AggregatingMergeTree and Aggregate States
One of the most powerful production patterns combines:
- Aggregate states
- Materialized Views
- AggregatingMergeTree
Example table:
CREATE TABLE daily_users
(
date Date,
users AggregateFunction(uniq, UInt64)
)
ENGINE = AggregatingMergeTree()
ORDER BY date;
Materialized View:
CREATE MATERIALIZED VIEW mv_daily_users
TO daily_users
AS
SELECT
toDate(event_time) AS date,
uniqState(user_id) AS users
FROM events
GROUP BY date;
Querying the aggregated data:
SELECT
date,
uniqMerge(users)
FROM daily_users
GROUP BY date;
Benefits
- Faster analytical queries
- Lower CPU usage
- Incremental aggregation
- Better scalability
This architecture is widely adopted in production ClickHouse® deployments.
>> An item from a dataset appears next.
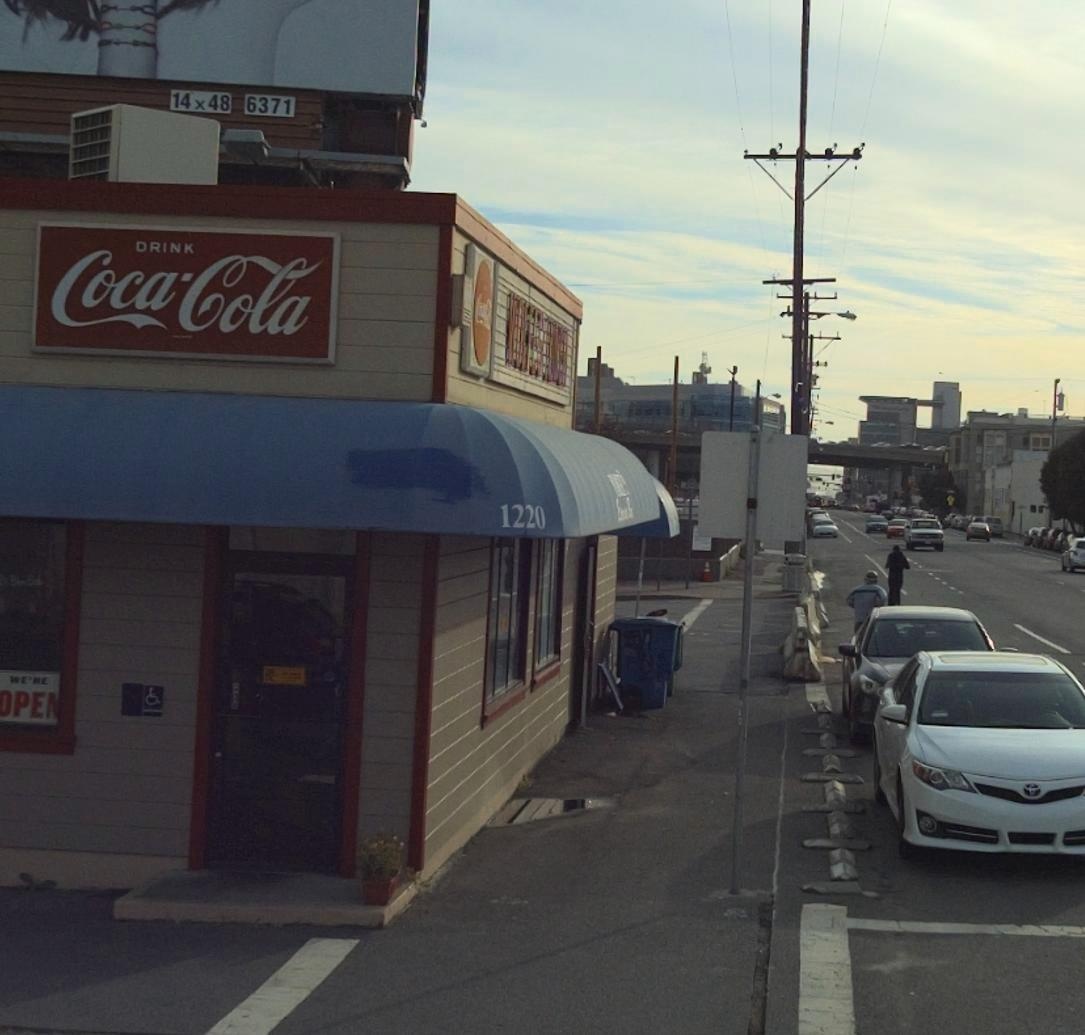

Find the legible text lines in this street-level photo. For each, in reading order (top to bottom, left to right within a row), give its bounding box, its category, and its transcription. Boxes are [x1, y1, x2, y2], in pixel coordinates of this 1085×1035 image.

Choosing the Right Aggregation Function
| Requirement | Recommended Function |
|---|---|
| Fast distinct counting | uniq() |
| Exact distinct counting | uniqExact() |
| Massive cardinality | uniqCombined() |
| Fixed-memory cardinality | uniqHLL12() |
| Approximate percentile | quantile() |
| High-quality percentile estimation | quantileTDigest() |
| Exact percentile | quantileExact() |
| Most frequent values | topK() |
| User segmentation | groupBitmap() |
| Incremental aggregation |
State() + Merge() functions |
Conclusion
Advanced aggregation functions are one of the primary reasons ClickHouse® delivers exceptional analytical performance at scale.
The key concepts to master include:
- Aggregate states using
State()andMerge() - Approximate distinct counting with the
uniqfamily - Percentile analysis using
quantile()andquantileTDigest() - Heavy-hitter detection with
topK() - Bitmap-based aggregations for large user sets
- Incremental aggregation using
AggregatingMergeTree
Choosing the appropriate aggregation function for your workload often has a greater impact on performance, scalability, and resource usage than simply adding more hardware. By understanding these advanced capabilities, you can build faster, more efficient analytical systems with ClickHouse®.